This entire situation is something that is predictable, and I have personally called it out years ago - not because of some unique ability, but because this is what happened in India and China decades upon decades ago.
There’s only so many jobs which have you a good salary.
So everyone had to become a doctor lawyer or engineer. Business degrees were seen as washouts.
Even for the job of a peon, you had to be educated.
So people followed incentives and got degrees - in any way or form they could.
This meant that degrees became a measure, and they were then ruthlessly optimized for, till they stopped having any ability to indicate that people were actually engineers.
So people then needed more degrees and so on - to distinguish their fitness amongst other candidates.
Education is what liberal arts colleges were meant to provide - but this worked only in an economy that could still provide employment for all the people who never wanted to be engineers, lawyers or doctors.
This mess will continue constantly, because we simply cannot match/sort humans, geographies, skills, and jobs well enough - and verifiably.

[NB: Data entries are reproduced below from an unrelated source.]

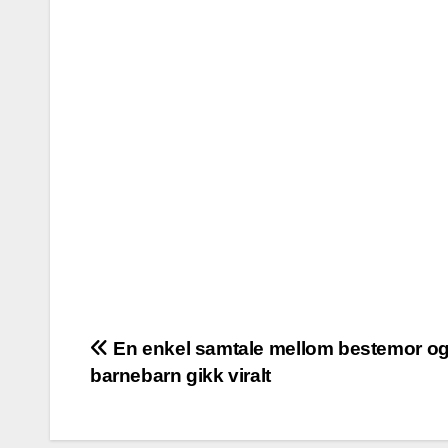
Post
En enkel samtale mellom bestemor o
barnebarn gikk viralt
navigation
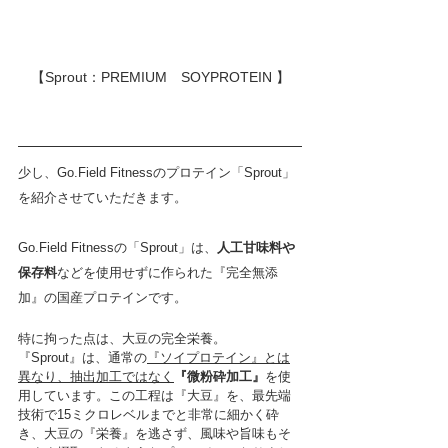
【Sprout：PREMIUM　SOYPROTEIN 】
少し、Go.Field Fitnessのプロテイン「Sprout」
を紹介させていただきます。
⁡Go.Field Fitnessの「Sprout」は、
人工甘味料や
保存料
などを使用せずに作られた『完全無添
加』の国産プロテインです。
特に拘った点は、大豆の完全栄養。
『Sprout』は、通常の
『ソイプロテイン』とは
異なり、抽出加工ではなく
『微粉砕加工』
を使
用しています。この工程は『大豆』を、最先端
技術で15ミクロレベルまでと非常に細かく砕
き、大豆の『栄養』を逃さず、風味や旨味もそ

Not everyone is meant to be a startup founder. Or a doctor. Or a plumber, or a historian or an architect or an archaeologist.
It’s a jobs market problem, and has been this way ever since the American economy wasn’t able to match people with money for their skills.
Yep, it's a job market problem. Only degrees that are somehow limited in their supply will continue to hold value, the rest approach worthlessness. Neither the state nor universities have any interest to limit the supply.
In my country doctors earn huge salaries and have 100% job security, because their powerful interest groups have successfully lobbied to limit the number of grads below job market's demand. Other degrees don't come even close.